RECORDS PROVIDED section start

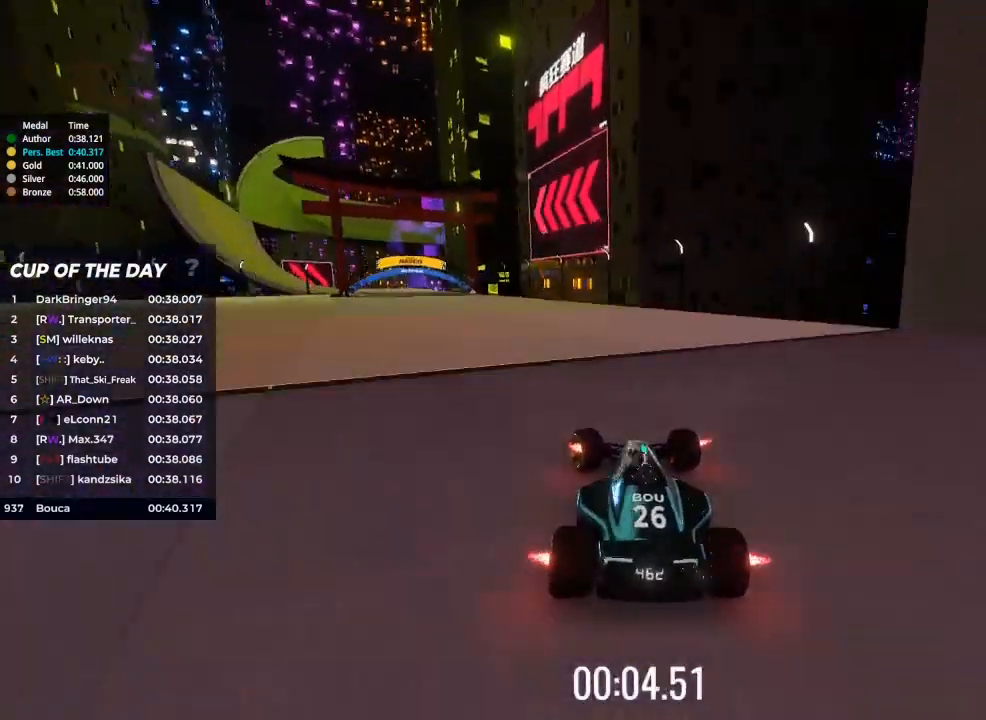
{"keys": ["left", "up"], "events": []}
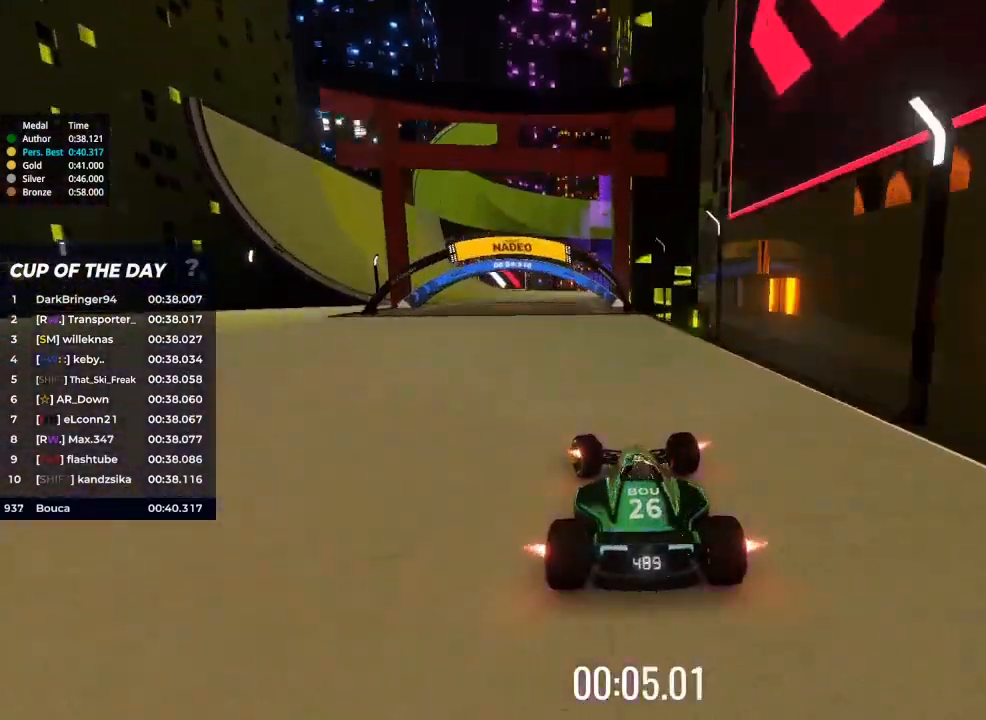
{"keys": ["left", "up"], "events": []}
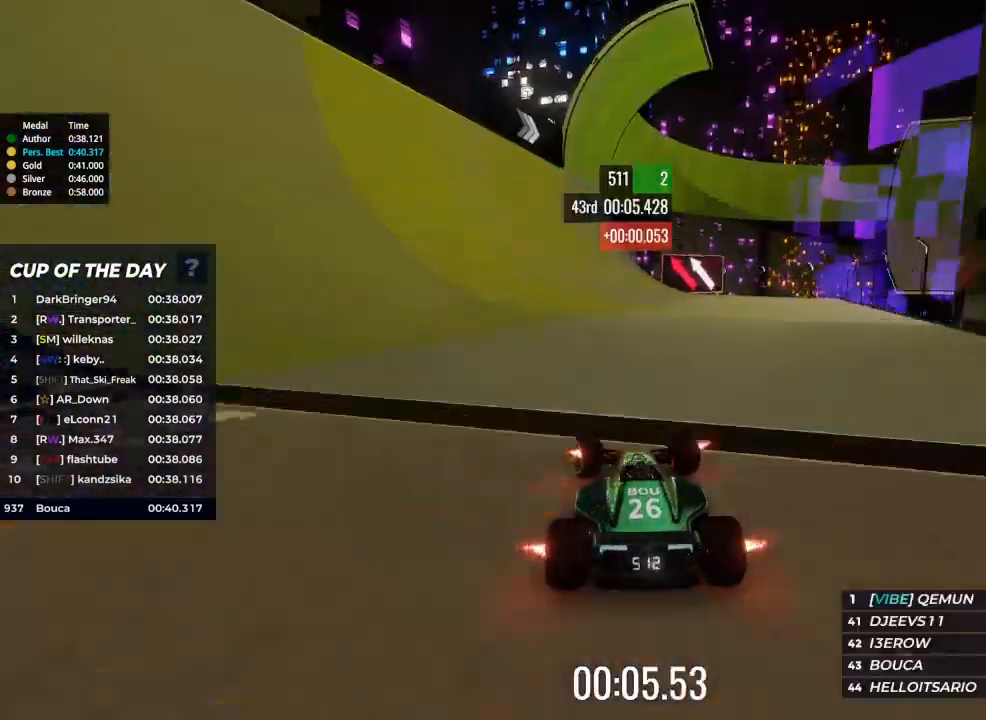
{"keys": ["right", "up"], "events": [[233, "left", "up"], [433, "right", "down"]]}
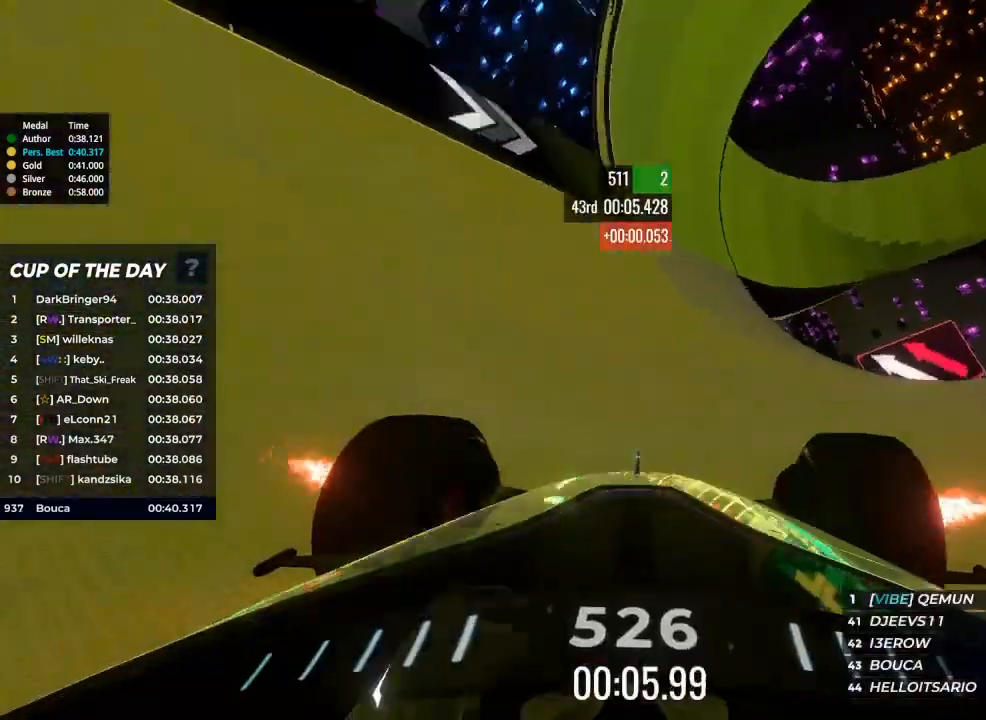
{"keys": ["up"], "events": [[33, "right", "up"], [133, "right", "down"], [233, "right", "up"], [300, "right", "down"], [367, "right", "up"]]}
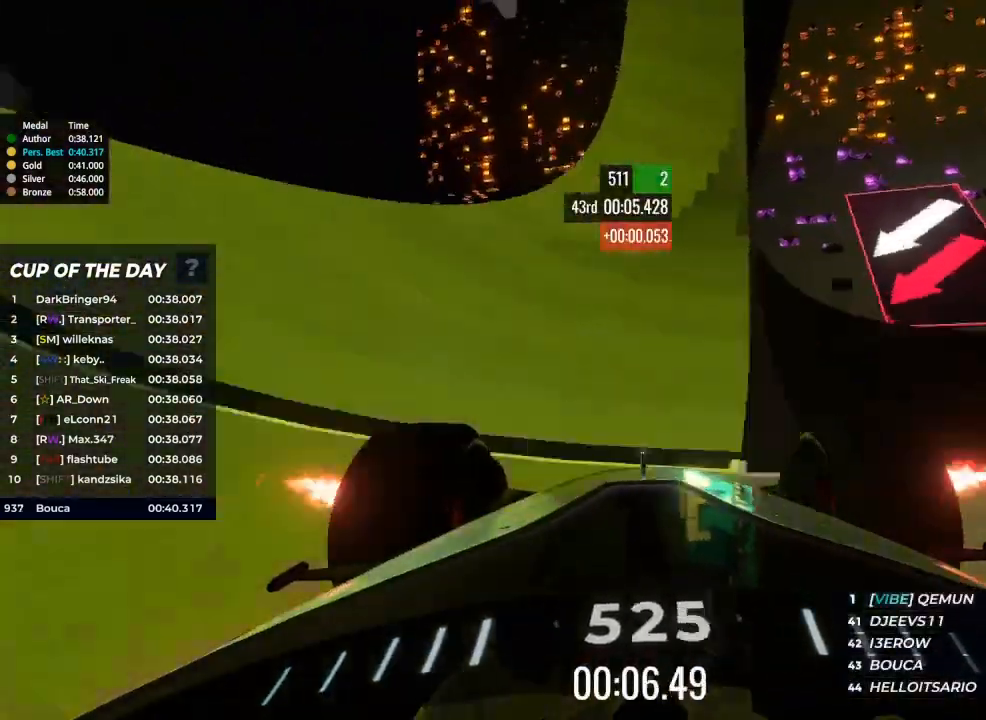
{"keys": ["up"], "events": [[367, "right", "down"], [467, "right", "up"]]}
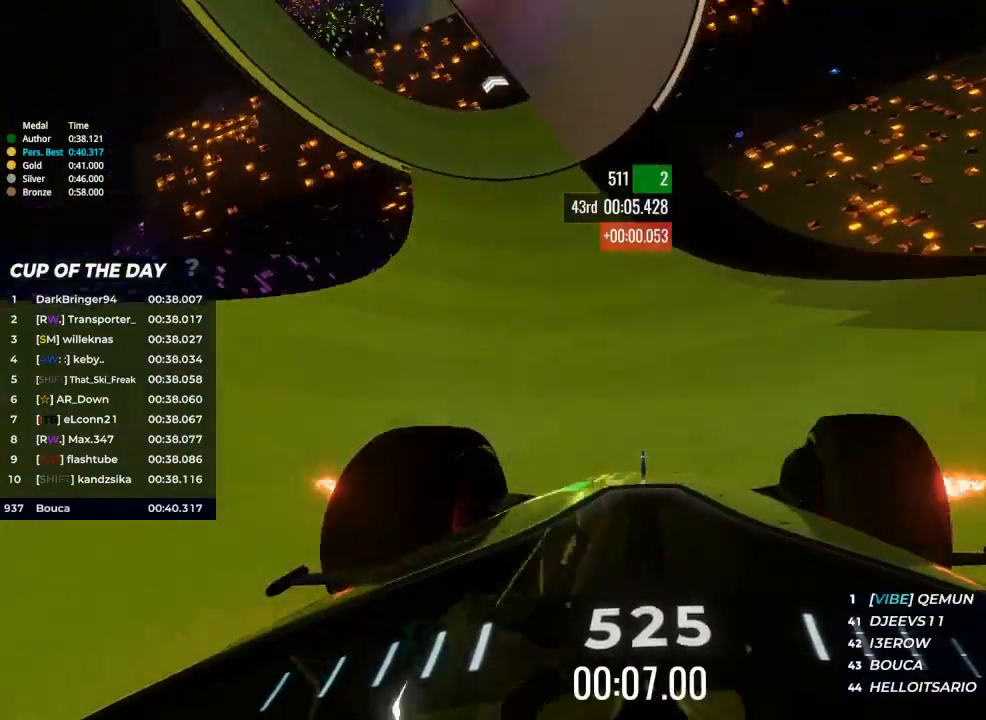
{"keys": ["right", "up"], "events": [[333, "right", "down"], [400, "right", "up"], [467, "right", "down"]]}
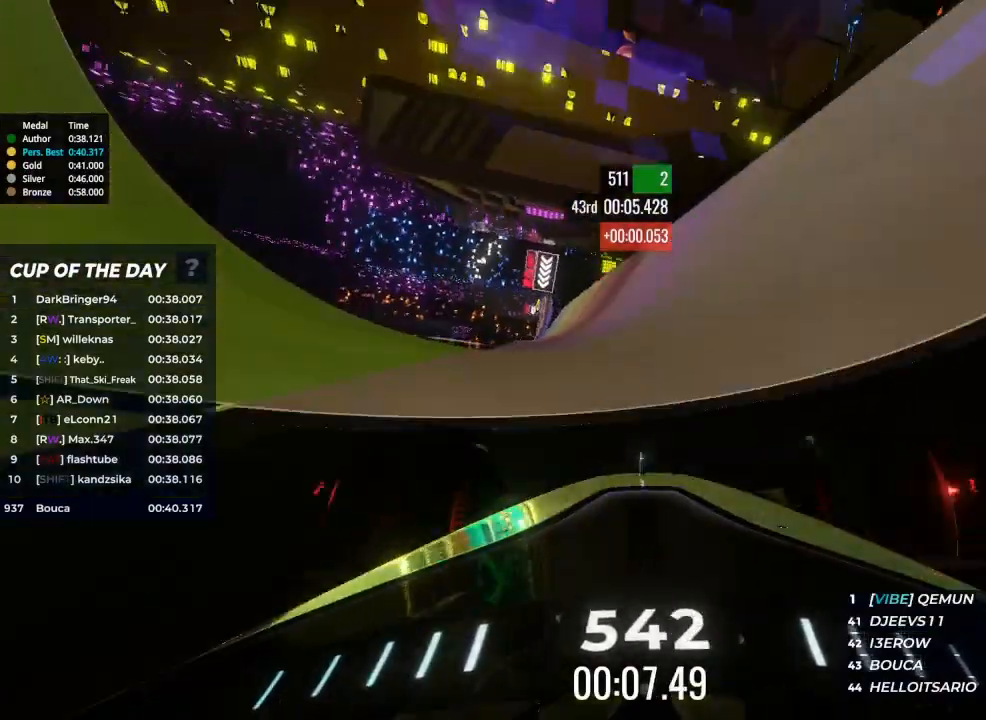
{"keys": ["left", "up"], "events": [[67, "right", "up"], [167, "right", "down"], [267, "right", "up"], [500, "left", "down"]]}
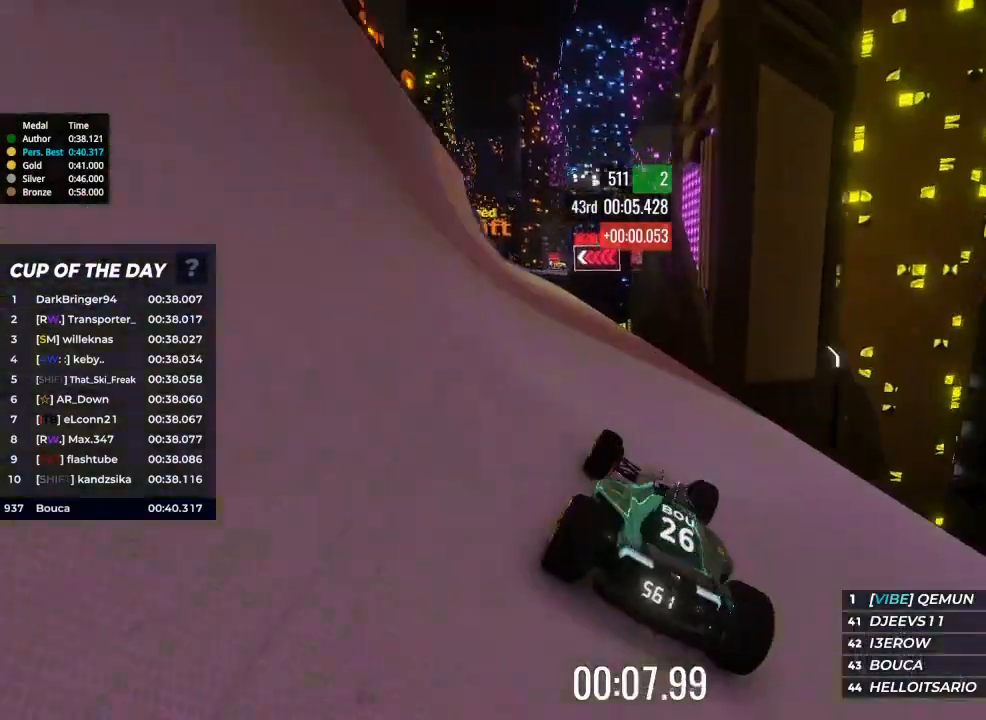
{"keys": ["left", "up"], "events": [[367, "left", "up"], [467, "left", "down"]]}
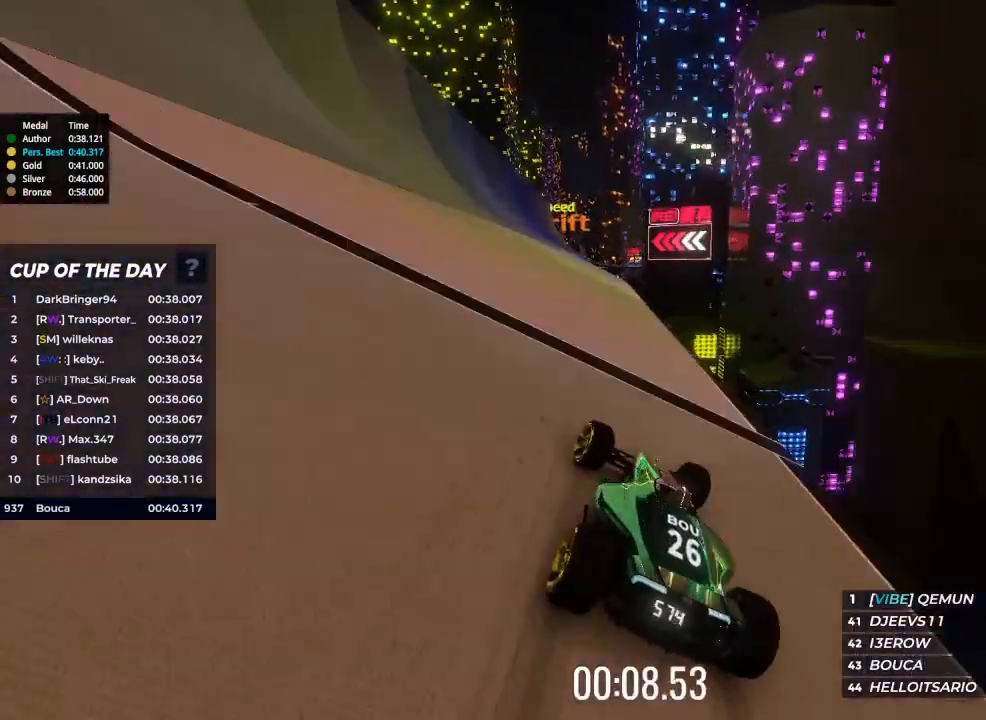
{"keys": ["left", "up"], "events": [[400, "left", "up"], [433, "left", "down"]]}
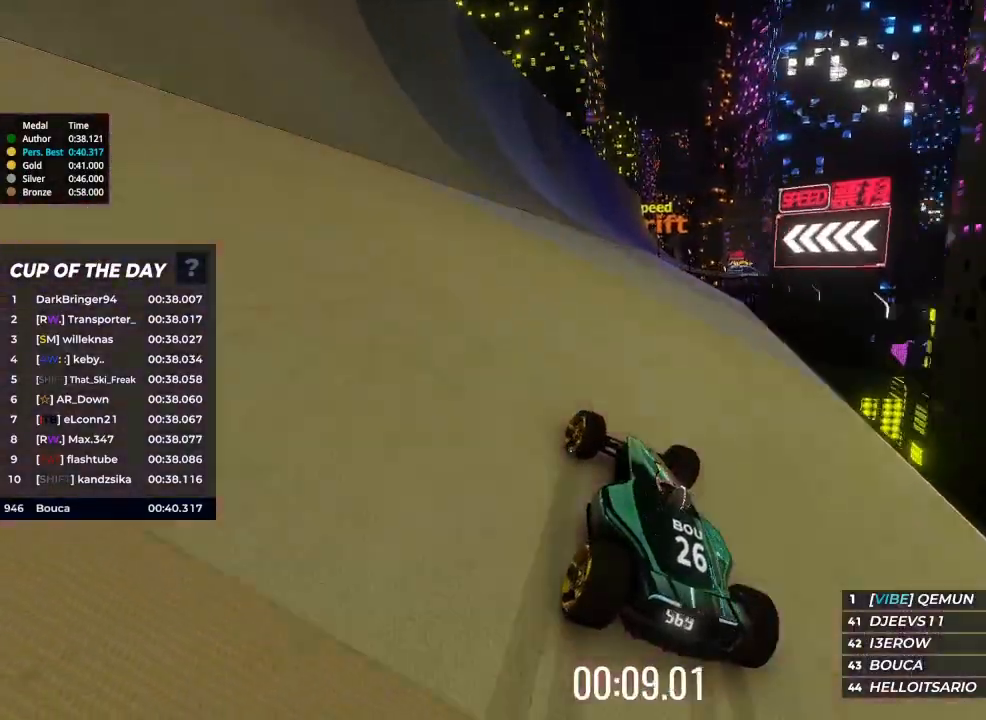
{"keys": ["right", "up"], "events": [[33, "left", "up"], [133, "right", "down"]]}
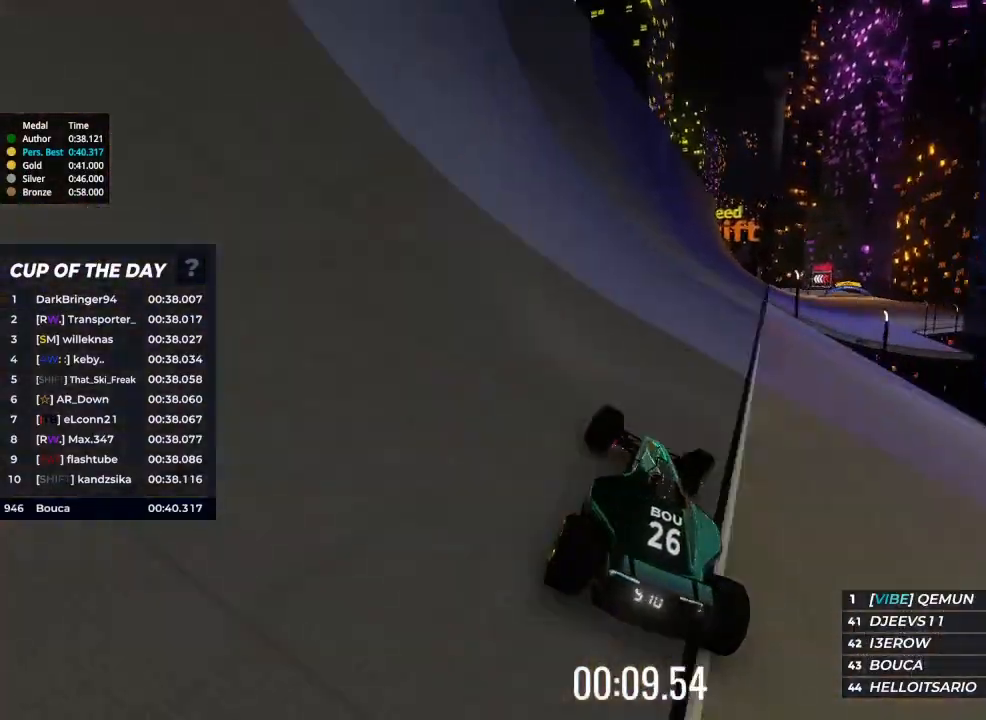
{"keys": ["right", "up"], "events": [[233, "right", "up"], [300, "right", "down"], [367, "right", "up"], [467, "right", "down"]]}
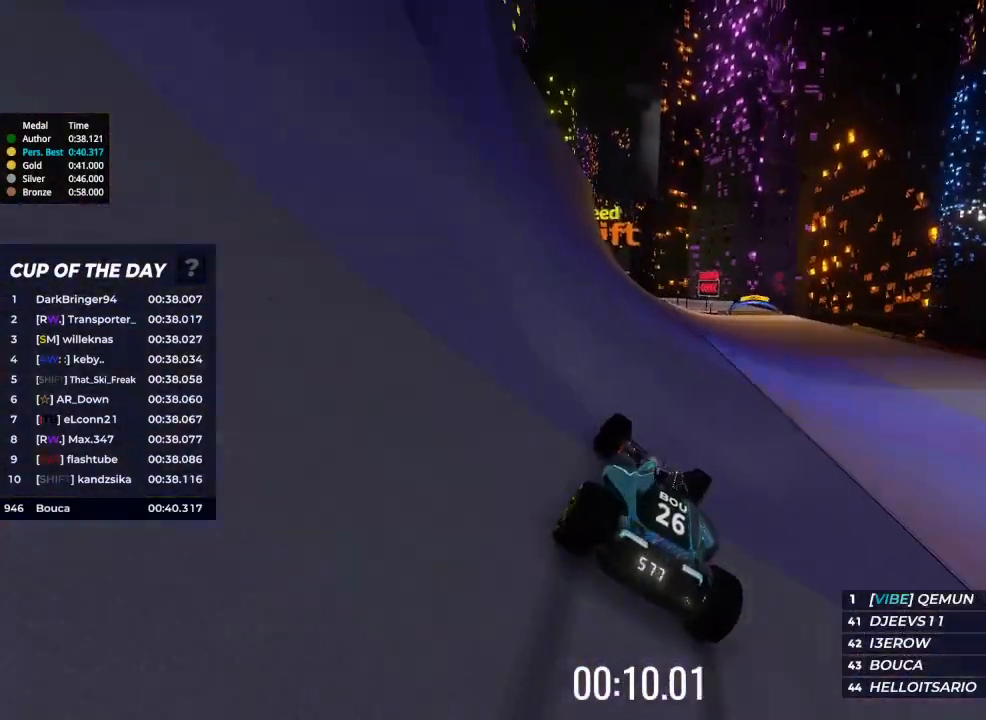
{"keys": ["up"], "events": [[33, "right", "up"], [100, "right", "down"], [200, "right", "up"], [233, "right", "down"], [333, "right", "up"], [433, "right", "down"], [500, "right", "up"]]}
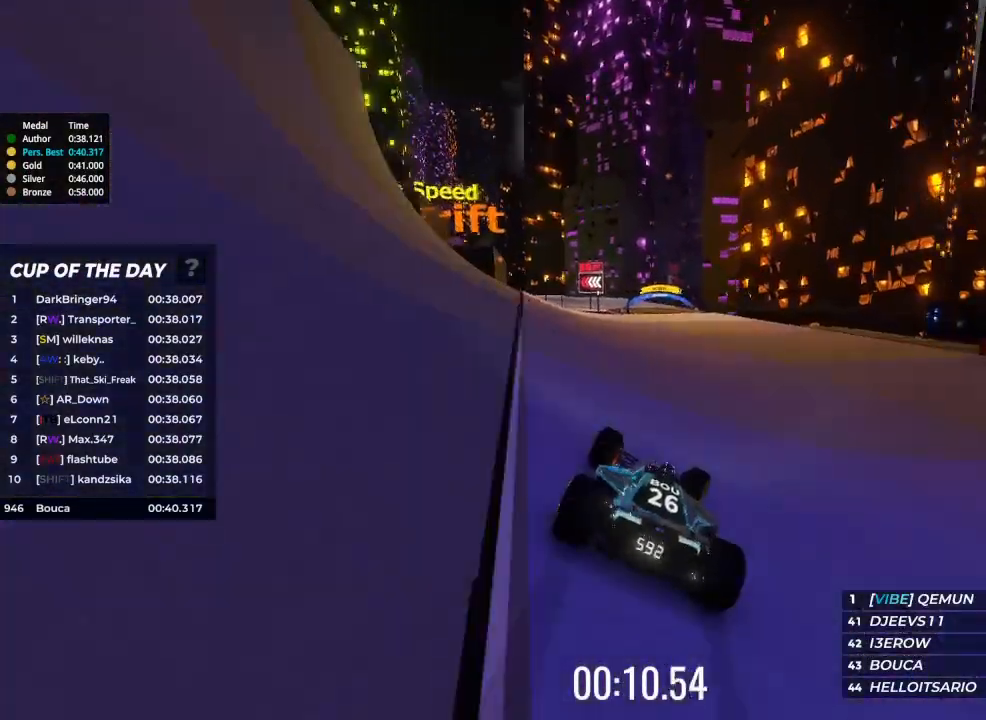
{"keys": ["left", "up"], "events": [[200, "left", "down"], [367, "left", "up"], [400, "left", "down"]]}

RECORDS PROVIDED section end

WHAT IS EXPECTED. Set down every record word for word and leave out the pictures.

REPLY.
{"keys": ["left", "up"], "events": []}
{"keys": ["left", "up"], "events": []}
{"keys": ["right", "up"], "events": [[233, "left", "up"], [433, "right", "down"]]}
{"keys": ["up"], "events": [[33, "right", "up"], [133, "right", "down"], [233, "right", "up"], [300, "right", "down"], [367, "right", "up"]]}
{"keys": ["up"], "events": [[367, "right", "down"], [467, "right", "up"]]}
{"keys": ["right", "up"], "events": [[333, "right", "down"], [400, "right", "up"], [467, "right", "down"]]}
{"keys": ["left", "up"], "events": [[67, "right", "up"], [167, "right", "down"], [267, "right", "up"], [500, "left", "down"]]}
{"keys": ["left", "up"], "events": [[367, "left", "up"], [467, "left", "down"]]}
{"keys": ["left", "up"], "events": [[400, "left", "up"], [433, "left", "down"]]}
{"keys": ["right", "up"], "events": [[33, "left", "up"], [133, "right", "down"]]}
{"keys": ["right", "up"], "events": [[233, "right", "up"], [300, "right", "down"], [367, "right", "up"], [467, "right", "down"]]}
{"keys": ["up"], "events": [[33, "right", "up"], [100, "right", "down"], [200, "right", "up"], [233, "right", "down"], [333, "right", "up"], [433, "right", "down"], [500, "right", "up"]]}
{"keys": ["left", "up"], "events": [[200, "left", "down"], [367, "left", "up"], [400, "left", "down"]]}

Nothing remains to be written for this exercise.